[arch-general] definition of "orphan"
2QdxY4RzWzUUiLuE at potatochowder.com
2QdxY4RzWzUUiLuE at potatochowder.com
Thu Mar 11 14:00:04 UTC 2021
On 2021-03-11 at 09:11:34 +0100,
Reto via arch-general <arch-general at lists.archlinux.org> wrote:
> On 11 March 2021 08:54:16 CET, Matthias Bodenbinder <matthias at bodenbinder.de> wrote:
>
> >Your example is not valid. Because the two different definitions of an
> >orphan are within the same context: arch package management. Depending
> >on which repo you are getting the package from an orphan is this or
> >that. That is ambigious.
>
> Except it really isn't the same context...
>
> The AUR is a repository for package recipes, the build files only.
>
> If you look at the definition you gave from pacman
>
> orphans - packages that were installed as dependencies but are no longer required by any installed package.
>
> That makes absolutely no sense for a build recipe, it simply can't refer to the same thing.

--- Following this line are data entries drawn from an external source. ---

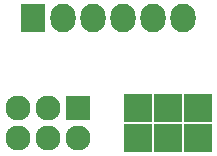
<source format=gbs>
%TF.GenerationSoftware,KiCad,Pcbnew,4.0.1-2.fc23-product*%
%TF.CreationDate,2016-03-10T00:19:46+01:00*%
%TF.ProjectId,getting_used_to,67657474696E675F757365645F746F2E,rev?*%
%TF.FileFunction,Soldermask,Bot*%
%FSLAX46Y46*%
G04 Gerber Fmt 4.6, Leading zero omitted, Abs format (unit mm)*
G04 Created by KiCad (PCBNEW 4.0.1-2.fc23-product) date Thu 10 Mar 2016 12:19:46 AM CET*
%MOMM*%
G01*
G04 APERTURE LIST*
%ADD10C,0.100000*%
%ADD11R,2.127200X2.127200*%
%ADD12O,2.127200X2.127200*%
%ADD13R,2.127200X2.432000*%
%ADD14O,2.127200X2.432000*%
%ADD15R,2.400000X2.400000*%
G04 APERTURE END LIST*
D10*
D11*
X6985000Y24130000D03*
D12*
X6985000Y21590000D03*
X4445000Y24130000D03*
X4445000Y21590000D03*
X1905000Y24130000D03*
X1905000Y21590000D03*
D13*
X3175000Y31750000D03*
D14*
X5715000Y31750000D03*
X8255000Y31750000D03*
X10795000Y31750000D03*
X13335000Y31750000D03*
X15875000Y31750000D03*
D15*
X17145000Y24130000D03*
X17145000Y21590000D03*
X14605000Y24130000D03*
X14605000Y21590000D03*
X12065000Y24130000D03*
X12065000Y21590000D03*
M02*

</source>
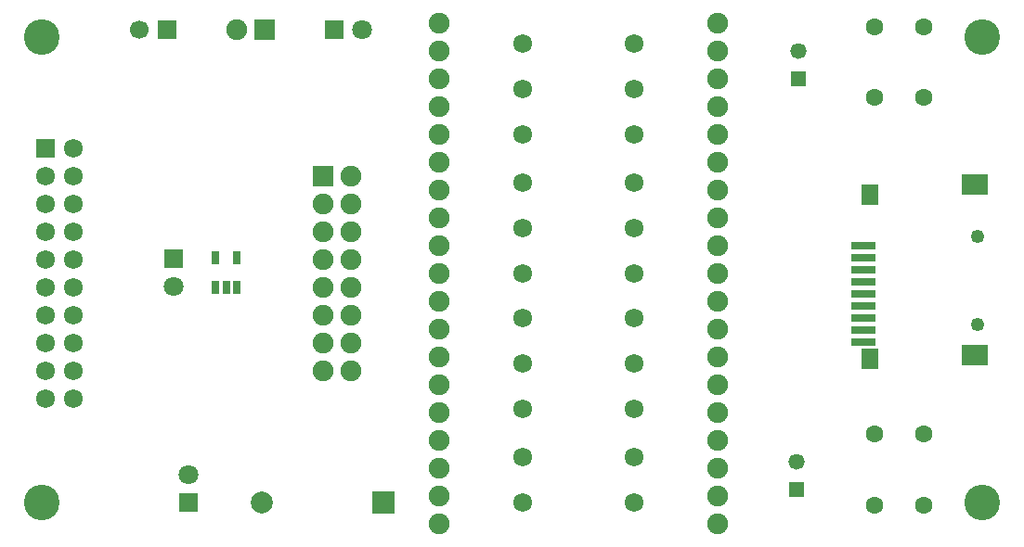
<source format=gbr>
G04 DipTrace 3.3.1.3*
G04 TopMask.gbr*
%MOIN*%
G04 #@! TF.FileFunction,Soldermask,Top*
G04 #@! TF.Part,Single*
%ADD19R,0.070866X0.070866*%
%ADD27R,0.066929X0.066929*%
%ADD28C,0.066929*%
%ADD43C,0.127953*%
%ADD44C,0.049213*%
%ADD54R,0.031496X0.051181*%
%ADD56R,0.096457X0.076772*%
%ADD58R,0.064961X0.076772*%
%ADD60R,0.086614X0.031496*%
%ADD62C,0.062992*%
%ADD64C,0.067874*%
%ADD66C,0.074803*%
%ADD67R,0.074803X0.074803*%
%ADD70C,0.067874*%
%ADD72R,0.067874X0.067874*%
%ADD74R,0.057874X0.057874*%
%ADD76C,0.057874*%
%ADD78C,0.07874*%
%ADD79R,0.07874X0.07874*%
%ADD80C,0.070866*%
%FSLAX26Y26*%
G04*
G70*
G90*
G75*
G01*
G04 TopMask*
%LPD*%
D19*
X1068701Y543702D3*
D80*
Y643702D3*
X1693701Y2243702D3*
D19*
X1593701D3*
D80*
X1016773Y1321851D3*
D19*
Y1421851D3*
D79*
X1768701Y543702D3*
D78*
X1333661D3*
D76*
X3252075Y690430D3*
D74*
Y590430D3*
D76*
X3259953Y2166876D3*
D74*
Y2066876D3*
D43*
X543701Y2218702D3*
Y543702D3*
X3918701D3*
Y2218702D3*
D72*
X555643Y1818702D3*
D70*
Y1718702D3*
Y1618702D3*
Y1518702D3*
Y1418702D3*
Y1318702D3*
Y1218702D3*
Y1118702D3*
Y1018702D3*
Y918702D3*
X655643D3*
Y1018702D3*
Y1118702D3*
Y1218702D3*
Y1318702D3*
Y1418702D3*
Y1518702D3*
Y1618702D3*
Y1718702D3*
Y1818702D3*
D27*
X993701Y2243702D3*
D28*
X893701D3*
D67*
X1343701D3*
D66*
X1243701D3*
D67*
X1551316Y1718702D3*
D66*
X1651316D3*
X1551316Y1618702D3*
X1651316D3*
X1551316Y1518702D3*
X1651316D3*
X1551316Y1418702D3*
X1651316D3*
X1551316Y1318702D3*
X1651316D3*
X1551316Y1218702D3*
X1651316D3*
X1551316Y1118702D3*
X1651316D3*
X1551316Y1018702D3*
X1651316D3*
D70*
X2668701Y1868702D3*
D64*
X2268701D3*
D70*
X2668701Y2193702D3*
D64*
X2268701D3*
D70*
X2668701Y1368702D3*
D64*
X2268701D3*
D70*
X2668701Y543702D3*
D64*
X2268701D3*
D70*
X2668701Y881202D3*
D64*
X2268701D3*
D70*
X2668701Y1531202D3*
D64*
X2268701D3*
D70*
X2668701Y1206202D3*
D64*
X2268701D3*
D70*
Y706202D3*
D64*
X2668701D3*
D70*
X2268701Y2031202D3*
D64*
X2668701D3*
D70*
X2268701Y1693702D3*
D64*
X2668701D3*
D70*
X2268701Y1043702D3*
D64*
X2668701D3*
D62*
X3709395Y533538D3*
Y789443D3*
X3532230D3*
Y533538D3*
X3709629Y2000124D3*
Y2256030D3*
X3532463D3*
Y2000124D3*
D60*
X3490461Y1120473D3*
Y1163781D3*
Y1207088D3*
Y1250395D3*
Y1293702D3*
Y1337009D3*
Y1380316D3*
Y1423623D3*
Y1466930D3*
D58*
X3514043Y1061379D3*
X3514395Y1650178D3*
D56*
X3892280Y1686489D3*
X3892144Y1074871D3*
D44*
X3902636Y1185710D3*
Y1500158D3*
D66*
X2968701Y468702D3*
Y568702D3*
Y668702D3*
Y768702D3*
Y868702D3*
Y968702D3*
Y1068702D3*
Y1168702D3*
Y1268702D3*
Y1368702D3*
Y1468702D3*
Y1568702D3*
Y1668702D3*
Y1768702D3*
Y1868702D3*
Y1968702D3*
Y2068702D3*
Y2168702D3*
Y2268702D3*
X1968701D3*
Y2168702D3*
Y2068702D3*
Y1968702D3*
Y1868702D3*
Y1768702D3*
Y1668702D3*
Y1568702D3*
Y1468702D3*
Y1368702D3*
Y1268702D3*
Y1168702D3*
Y1068702D3*
Y968702D3*
Y868702D3*
Y768702D3*
Y668702D3*
Y568702D3*
Y468702D3*
D54*
X1166773Y1318702D3*
X1204175D3*
X1241576D3*
Y1425001D3*
X1166773D3*
M02*

</source>
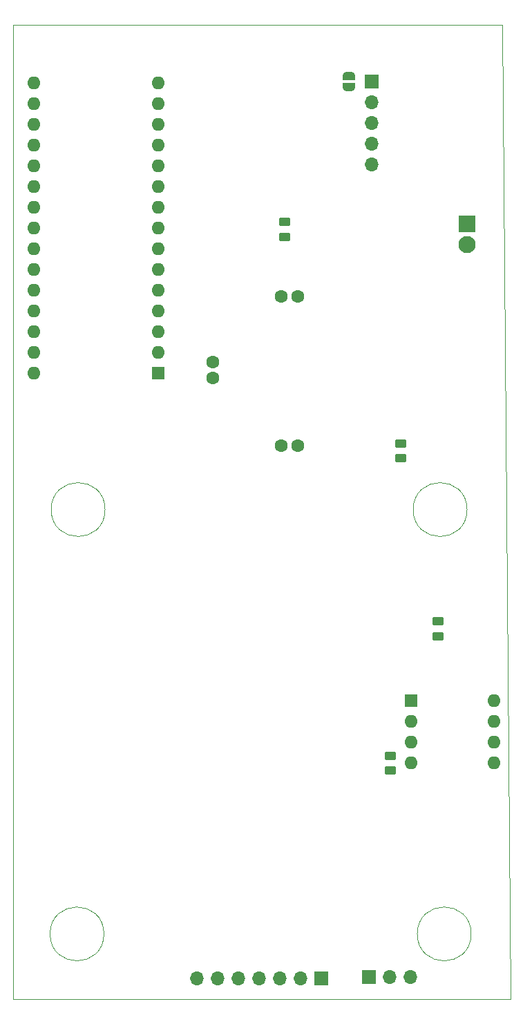
<source format=gbr>
%TF.GenerationSoftware,KiCad,Pcbnew,(6.0.11)*%
%TF.CreationDate,2023-06-04T20:58:32-05:00*%
%TF.ProjectId,Payload-Hard,5061796c-6f61-4642-9d48-6172642e6b69,V1*%
%TF.SameCoordinates,Original*%
%TF.FileFunction,Soldermask,Bot*%
%TF.FilePolarity,Negative*%
%FSLAX46Y46*%
G04 Gerber Fmt 4.6, Leading zero omitted, Abs format (unit mm)*
G04 Created by KiCad (PCBNEW (6.0.11)) date 2023-06-04 20:58:32*
%MOMM*%
%LPD*%
G01*
G04 APERTURE LIST*
G04 Aperture macros list*
%AMRoundRect*
0 Rectangle with rounded corners*
0 $1 Rounding radius*
0 $2 $3 $4 $5 $6 $7 $8 $9 X,Y pos of 4 corners*
0 Add a 4 corners polygon primitive as box body*
4,1,4,$2,$3,$4,$5,$6,$7,$8,$9,$2,$3,0*
0 Add four circle primitives for the rounded corners*
1,1,$1+$1,$2,$3*
1,1,$1+$1,$4,$5*
1,1,$1+$1,$6,$7*
1,1,$1+$1,$8,$9*
0 Add four rect primitives between the rounded corners*
20,1,$1+$1,$2,$3,$4,$5,0*
20,1,$1+$1,$4,$5,$6,$7,0*
20,1,$1+$1,$6,$7,$8,$9,0*
20,1,$1+$1,$8,$9,$2,$3,0*%
%AMFreePoly0*
4,1,22,0.500000,-0.750000,0.000000,-0.750000,0.000000,-0.745033,-0.079941,-0.743568,-0.215256,-0.701293,-0.333266,-0.622738,-0.424486,-0.514219,-0.481581,-0.384460,-0.499164,-0.250000,-0.500000,-0.250000,-0.500000,0.250000,-0.499164,0.250000,-0.499963,0.256109,-0.478152,0.396186,-0.417904,0.524511,-0.324060,0.630769,-0.204165,0.706417,-0.067858,0.745374,0.000000,0.744959,0.000000,0.750000,
0.500000,0.750000,0.500000,-0.750000,0.500000,-0.750000,$1*%
%AMFreePoly1*
4,1,20,0.000000,0.744959,0.073905,0.744508,0.209726,0.703889,0.328688,0.626782,0.421226,0.519385,0.479903,0.390333,0.500000,0.250000,0.500000,-0.250000,0.499851,-0.262216,0.476331,-0.402017,0.414519,-0.529596,0.319384,-0.634700,0.198574,-0.708877,0.061801,-0.746166,0.000000,-0.745033,0.000000,-0.750000,-0.500000,-0.750000,-0.500000,0.750000,0.000000,0.750000,0.000000,0.744959,
0.000000,0.744959,$1*%
G04 Aperture macros list end*
%TA.AperFunction,Profile*%
%ADD10C,0.100000*%
%TD*%
%ADD11C,1.600000*%
%ADD12R,1.700000X1.700000*%
%ADD13O,1.700000X1.700000*%
%ADD14R,1.600000X1.600000*%
%ADD15O,1.600000X1.600000*%
%ADD16R,2.100000X2.100000*%
%ADD17C,2.100000*%
%ADD18RoundRect,0.250000X0.450000X-0.262500X0.450000X0.262500X-0.450000X0.262500X-0.450000X-0.262500X0*%
%ADD19FreePoly0,270.000000*%
%ADD20FreePoly1,270.000000*%
%ADD21RoundRect,0.250000X-0.450000X0.262500X-0.450000X-0.262500X0.450000X-0.262500X0.450000X0.262500X0*%
G04 APERTURE END LIST*
D10*
X159800000Y-94940000D02*
G75*
G03*
X159800000Y-94940000I-3300000J0D01*
G01*
X164140000Y-35560000D02*
X165100000Y-154940000D01*
X115440000Y-94940000D02*
G75*
G03*
X115440000Y-94940000I-3300000J0D01*
G01*
X165100000Y-154940000D02*
X104140000Y-154940000D01*
X116840001Y-114300000D02*
G75*
G03*
X116840001Y-114300000I-1J0D01*
G01*
X104140000Y-154940000D02*
X104140000Y-35560000D01*
X104140000Y-35560000D02*
X164140000Y-35560000D01*
X160300000Y-146940000D02*
G75*
G03*
X160300000Y-146940000I-3300000J0D01*
G01*
X115300000Y-146940000D02*
G75*
G03*
X115300000Y-146940000I-3300000J0D01*
G01*
D11*
%TO.C,U102*%
X137015000Y-87130000D03*
X137015000Y-68790000D03*
X139015000Y-68790000D03*
X139015000Y-87130000D03*
X128625000Y-76850000D03*
X128625000Y-78850000D03*
%TD*%
D12*
%TO.C,J105*%
X147800000Y-152200000D03*
D13*
X150340000Y-152200000D03*
X152880000Y-152200000D03*
%TD*%
D14*
%TO.C,A101*%
X121920000Y-78232000D03*
D15*
X121920000Y-75692000D03*
X121920000Y-73152000D03*
X121920000Y-70612000D03*
X121920000Y-68072000D03*
X121920000Y-65532000D03*
X121920000Y-62992000D03*
X121920000Y-60452000D03*
X121920000Y-57912000D03*
X121920000Y-55372000D03*
X121920000Y-52832000D03*
X121920000Y-50292000D03*
X121920000Y-47752000D03*
X121920000Y-45212000D03*
X121920000Y-42672000D03*
X106680000Y-42672000D03*
X106680000Y-45212000D03*
X106680000Y-47752000D03*
X106680000Y-50292000D03*
X106680000Y-52832000D03*
X106680000Y-55372000D03*
X106680000Y-57912000D03*
X106680000Y-60452000D03*
X106680000Y-62992000D03*
X106680000Y-65532000D03*
X106680000Y-68072000D03*
X106680000Y-70612000D03*
X106680000Y-73152000D03*
X106680000Y-75692000D03*
X106680000Y-78232000D03*
%TD*%
D12*
%TO.C,J103*%
X141935000Y-152400000D03*
D13*
X139395000Y-152400000D03*
X136855000Y-152400000D03*
X134315000Y-152400000D03*
X131775000Y-152400000D03*
X129235000Y-152400000D03*
X126695000Y-152400000D03*
%TD*%
D12*
%TO.C,J102*%
X148100000Y-42525000D03*
D13*
X148100000Y-45065000D03*
X148100000Y-47605000D03*
X148100000Y-50145000D03*
X148100000Y-52685000D03*
%TD*%
D14*
%TO.C,U101*%
X152908000Y-118364000D03*
D15*
X152908000Y-120904000D03*
X152908000Y-123444000D03*
X152908000Y-125984000D03*
X163068000Y-125984000D03*
X163068000Y-123444000D03*
X163068000Y-120904000D03*
X163068000Y-118364000D03*
%TD*%
D16*
%TO.C,J104*%
X159766000Y-59944000D03*
D17*
X159766000Y-62484000D03*
%TD*%
D18*
%TO.C,R107*%
X156250000Y-110472500D03*
X156250000Y-108647500D03*
%TD*%
%TO.C,R103*%
X137414000Y-61539500D03*
X137414000Y-59714500D03*
%TD*%
D19*
%TO.C,JP102*%
X145300000Y-41850000D03*
D20*
X145300000Y-43150000D03*
%TD*%
D21*
%TO.C,C102*%
X151638000Y-86821000D03*
X151638000Y-88646000D03*
%TD*%
%TO.C,R102*%
X150400000Y-125087500D03*
X150400000Y-126912500D03*
%TD*%
M02*

</source>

> You don't install pkgbuild instructions and a repo of those doesn't have things installed.
Suppose I install packages big-application and useful-library from AUR,
and big-application depends on useful-library. Then I uninstall
big-application, and useful-library's maintainer abandons it.
Now useful-library on my system is a orphan under both definitions, so
if all I say is that useful-library is an orphan, then the context to
which I am referring is, in fact, ambiguous. Often, though, the context
is given by, well, the context of my statement.
> So no, package building and package installation aren't the same context, even if related.